* [TASK INSTRUCTIONS]: Exactly the lines from the beginning of the records below through the line with "sudo python setup.py install" must be given again, without pictures.

DATA IN THIS EXERCISE: Begin

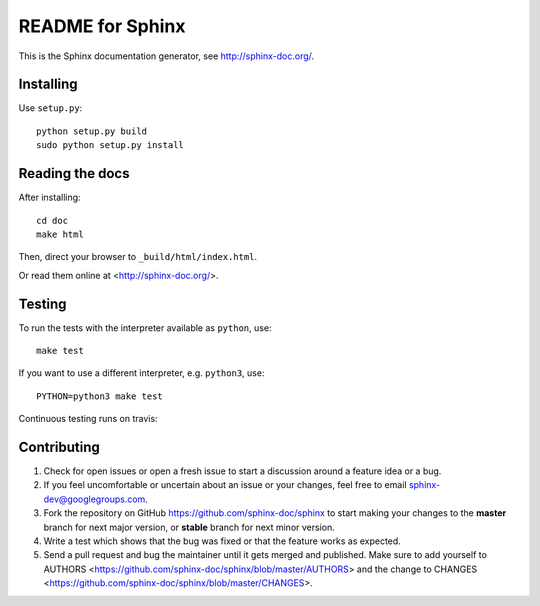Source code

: =================
README for Sphinx
=================

This is the Sphinx documentation generator, see http://sphinx-doc.org/.


Installing
==========

Use ``setup.py``::

   python setup.py build
   sudo python setup.py install


Reading the docs
================

After installing::

   cd doc
   make html

Then, direct your browser to ``_build/html/index.html``.

Or read them online at <http://sphinx-doc.org/>.


Testing
=======

To run the tests with the interpreter available as ``python``, use::

    make test

If you want to use a different interpreter, e.g. ``python3``, use::

    PYTHON=python3 make test

Continuous testing runs on travis:

.. image:: https://travis-ci.org/sphinx-doc/sphinx.svg?branch=master
   :target: https://travis-ci.org/sphinx-doc/sphinx


Contributing
============

#. Check for open issues or open a fresh issue to start a discussion around a
   feature idea or a bug.
#. If you feel uncomfortable or uncertain about an issue or your changes, feel
   free to email sphinx-dev@googlegroups.com.
#. Fork the repository on GitHub https://github.com/sphinx-doc/sphinx
   to start making your changes to the **master** branch for next major
   version, or **stable** branch for next minor version.
#. Write a test which shows that the bug was fixed or that the feature works
   as expected.
#. Send a pull request and bug the maintainer until it gets merged and
   published. Make sure to add yourself to AUTHORS
   <https://github.com/sphinx-doc/sphinx/blob/master/AUTHORS> and the change to
   CHANGES <https://github.com/sphinx-doc/sphinx/blob/master/CHANGES>.
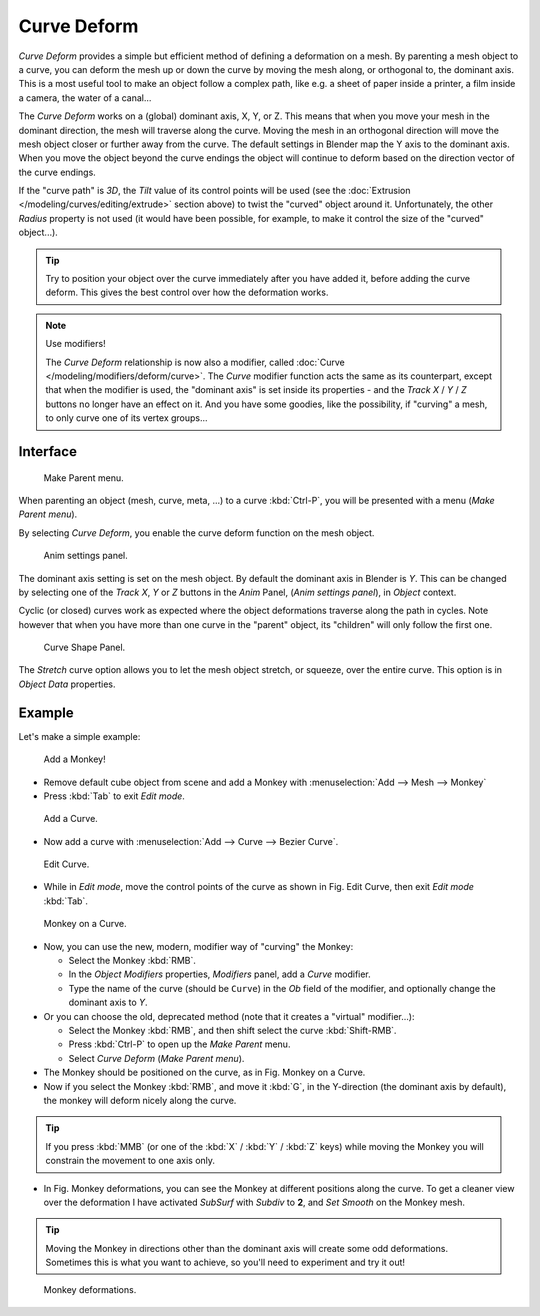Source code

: 
************
Curve Deform
************

*Curve Deform* provides a simple but efficient method of defining a deformation on a mesh.
By parenting a mesh object to a curve, you can deform the mesh up or down the curve by moving the mesh along,
or orthogonal to, the dominant axis.
This is a most useful tool to make an object follow a complex path,
like e.g. a sheet of paper inside a printer, a film inside a camera, the water of a canal...

The *Curve Deform* works on a (global) dominant axis, X, Y, or Z.
This means that when you move your mesh in the dominant direction,
the mesh will traverse along the curve. Moving the mesh in an orthogonal direction will move
the mesh object closer or further away from the curve.
The default settings in Blender map the Y axis to the dominant axis. When you move the object
beyond the curve endings the object will continue to deform based on the direction vector of
the curve endings.

If the "curve path" is *3D*, the *Tilt* value of its control points will be used
(see the :doc:`Extrusion </modeling/curves/editing/extrude>` section above)
to twist the "curved" object around it.
Unfortunately, the other *Radius* property is not used (it would have been possible, for example,
to make it control the size of the "curved" object...).

.. tip::

   Try to position your object over the curve immediately after you have added it,
   before adding the curve deform. This gives the best control over how the deformation works.

.. note:: Use modifiers!

   The *Curve Deform* relationship is now also a modifier, called :doc:`Curve </modeling/modifiers/deform/curve>`.
   The *Curve* modifier function acts the same as its counterpart,
   except that when the modifier is used, the "dominant axis" is set inside its properties -
   and the *Track X* / *Y* / *Z* buttons no longer have an effect on it.
   And you have some goodies, like the possibility, if "curving" a mesh, to only curve one of its vertex groups...


Interface
=========

.. figure:: /images/curvesdeform_parentmenu.jpg

   Make Parent menu.


When parenting an object (mesh, curve, meta, ...) to a curve :kbd:`Ctrl-P`,
you will be presented with a menu (*Make Parent* *menu*).

By selecting *Curve Deform*, you enable the curve deform function on the mesh object.


.. figure:: /images/curvesdeform_animpanel.jpg

   Anim settings panel.


The dominant axis setting is set on the mesh object.
By default the dominant axis in Blender is *Y*.
This can be changed by selecting one of the *Track X*,
*Y* or *Z* buttons in the *Anim* Panel,
(*Anim settings* *panel*), in *Object* context.

Cyclic (or closed)
curves work as expected where the object deformations traverse along the path in cycles.
Note however that when you have more than one curve in the "parent" object,
its "children" will only follow the first one.

.. figure:: /images/curve-shape_panel.png

   Curve Shape Panel.

The *Stretch* curve option allows you to let the mesh object stretch, or squeeze, over the entire curve.
This option is in *Object Data* properties.


Example
=======

Let's make a simple example:


.. figure:: /images/curvesdeform_exampleaddmonkey.jpg

   Add a Monkey!


- Remove default cube object from scene and add a Monkey with
  :menuselection:`Add --> Mesh --> Monkey`
- Press :kbd:`Tab` to exit *Edit mode*.


.. figure:: /images/curvesdeform_exampleaddcurve.jpg

   Add a Curve.


- Now add a curve with :menuselection:`Add --> Curve --> Bezier Curve`.


.. figure:: /images/curvesdeform_exampleeditcurve.jpg

   Edit Curve.


- While in *Edit mode*, move the control points of the curve as shown in Fig. Edit Curve,
  then exit *Edit mode* :kbd:`Tab`.


.. figure:: /images/curvesdeform_examplemonkeyoncurve1.jpg

   Monkey on a Curve.


- Now, you can use the new, modern, modifier way of "curving" the Monkey:

  - Select the Monkey :kbd:`RMB`.
  - In the *Object Modifiers* properties, *Modifiers* panel, add a *Curve* modifier.
  - Type the name of the curve (should be ``Curve``) in the *Ob* field of the modifier,
    and optionally change the dominant axis to *Y*.
- Or you can choose the old, deprecated method (note that it creates a "virtual" modifier...):

  - Select the Monkey :kbd:`RMB`, and then shift select the curve :kbd:`Shift-RMB`.
  - Press :kbd:`Ctrl-P` to open up the *Make Parent* menu.
  - Select *Curve Deform* (*Make Parent* *menu*).
- The Monkey should be positioned on the curve, as in Fig. Monkey on a Curve.
- Now if you select the Monkey :kbd:`RMB`, and move it :kbd:`G`,
  in the Y-direction (the dominant axis by default), the monkey will deform nicely along the curve.

.. tip::

   If you press :kbd:`MMB` (or one of the :kbd:`X` / :kbd:`Y` / :kbd:`Z` keys)
   while moving the Monkey you will constrain the movement to one axis only.


- In Fig. Monkey deformations, you can see the Monkey at different positions along the curve.
  To get a cleaner view over the deformation I have activated *SubSurf* with *Subdiv* to **2**,
  and *Set Smooth* on the Monkey mesh.

.. tip::

   Moving the Monkey in directions other than the dominant axis will create some odd deformations.
   Sometimes this is what you want to achieve, so you'll need to experiment and try it out!


.. figure:: /images/curvesdeform_examplemonkeyoncurve2.jpg
   :width: 650px

   Monkey deformations.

DATA IN THIS EXERCISE: End

* [ANSWER FOR THIS EXERCISE]:
Source code

: =================
README for Sphinx
=================

This is the Sphinx documentation generator, see http://sphinx-doc.org/.


Installing
==========

Use ``setup.py``::

   python setup.py build
   sudo python setup.py install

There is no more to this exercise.